Base d’un bastion aux portes de Cáparra

Base d’un bastion aux portes de Cáparra. | Shutterstock

Il n’y a aucun document qui en parle lors de la conquête arabe de la péninsule. Ce qui signifie qu’à ce moment-là, ce n’était guère plus qu’un village. Certains experts suggèrent que l’abandon fut complet. Des chercheurs locaux comme Enrique Cerrillo soulignent que de petites communautés d’habitants survécurent dans ce qui fut une ville prospère des siècles durant. La fondation de nouveaux centres comme Plasencia a condamné l’antique cité à ne plus jamais renaître car ses terres furent partagées entre cette ville et Coria.

Thermes de Cáparra

Thermes de Cáparra. | Shutterstock

Une fois à l’époque moderne, des témoignages furent recueillis qui y placent une vente avec plusieurs auberges Le changement des voies de communication en dehors de Cáparra fit que même celles-ci disparurent. Le dépeuplement finit par être total. Les ruines furent chaque fois plus touchées avec le temps et la détérioration fut totale. Pour aggraver les choses, comme mentionné précédemment, l’arc de l’une des portes fut détruit en 1728 pour utiliser les matériaux résultants.

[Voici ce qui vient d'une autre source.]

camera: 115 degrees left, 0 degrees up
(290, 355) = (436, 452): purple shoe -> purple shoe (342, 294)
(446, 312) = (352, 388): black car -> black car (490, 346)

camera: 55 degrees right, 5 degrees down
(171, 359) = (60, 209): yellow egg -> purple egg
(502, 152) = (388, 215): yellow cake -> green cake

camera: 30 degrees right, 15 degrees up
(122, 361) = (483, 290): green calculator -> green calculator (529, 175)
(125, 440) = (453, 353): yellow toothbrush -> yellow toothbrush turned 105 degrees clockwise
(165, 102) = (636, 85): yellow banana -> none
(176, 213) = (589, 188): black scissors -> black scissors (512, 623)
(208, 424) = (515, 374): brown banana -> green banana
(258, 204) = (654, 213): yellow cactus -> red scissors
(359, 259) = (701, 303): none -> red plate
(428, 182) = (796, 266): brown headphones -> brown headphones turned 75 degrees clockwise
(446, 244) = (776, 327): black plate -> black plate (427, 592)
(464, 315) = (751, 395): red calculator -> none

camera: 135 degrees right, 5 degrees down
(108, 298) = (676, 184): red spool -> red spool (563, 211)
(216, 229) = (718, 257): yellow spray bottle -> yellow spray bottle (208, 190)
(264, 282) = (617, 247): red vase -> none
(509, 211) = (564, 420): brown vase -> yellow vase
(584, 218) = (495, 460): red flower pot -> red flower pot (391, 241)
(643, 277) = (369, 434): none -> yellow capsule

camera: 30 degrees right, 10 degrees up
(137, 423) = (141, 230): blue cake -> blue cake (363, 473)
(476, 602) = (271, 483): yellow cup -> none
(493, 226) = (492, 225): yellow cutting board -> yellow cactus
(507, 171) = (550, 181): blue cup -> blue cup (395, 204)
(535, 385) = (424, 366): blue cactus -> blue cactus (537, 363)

Un ensemble plein d’attraits

L’intérêt archéologique et culturel de Cáparra n’est pas nouveau. Depuis la Renaissance, cet héritage romain a été apprécié. Des hommes de l’illustration et du romantisme y ont fixé leur attention. Cependant, les principaux travaux ne furent réalisés qu’en 1929, à la fin des années 1980 et au début du XXIe siècle et ils sont toujours en cours. De plus, on y a situé un centre d’interprétation intéressant qui sert de point d’arrêt pour certains pèlerins sur le Chemin de Compostelle, parfois même comme lieu de séjour pour la nuit. Ouvert tous les jours sauf lundi et dimanche après-midi.

Pont romain de Cáparra

Pont romain de Cáparra. | Wikimedia

En dehors de l’Arc de Cáparra, les thermes sont les vestiges les mieux conservés. Les complètent quelques restes du forum, de la domus et de deux des trois portes principales de la ville. Près de la zone urbaine, il y a le pont de Cáparra sur la rivière Ambroz. Cette voie d’eau alimentait la ville et ses environs. Ses deux arches principales ont été reconnues romaines et dans un excellent état de conservation.

Tout autour de la ville perdue de Cáparra se trouvent de très belles prairies. Celles de Casablanca, par exemple, proposent des circuits. De plus, entre Venta Quemada, à six kilomètres, et Carcaboso, il y a un chemin balisé, faisant partie de la route jacobéenne que l’on peut parcourir en toute liberté. Une autre randonnée d’environ sept kilomètres relie Oliva de Plasencia et traverse les terres des taureaux de course d’Antonio López Gibaja. De larges barrières assurent la sécurité de ce trajet pour que les pèlerins atteignent les ruines de ce village d’Estrémadure s’ils décident d’y passer la nuit.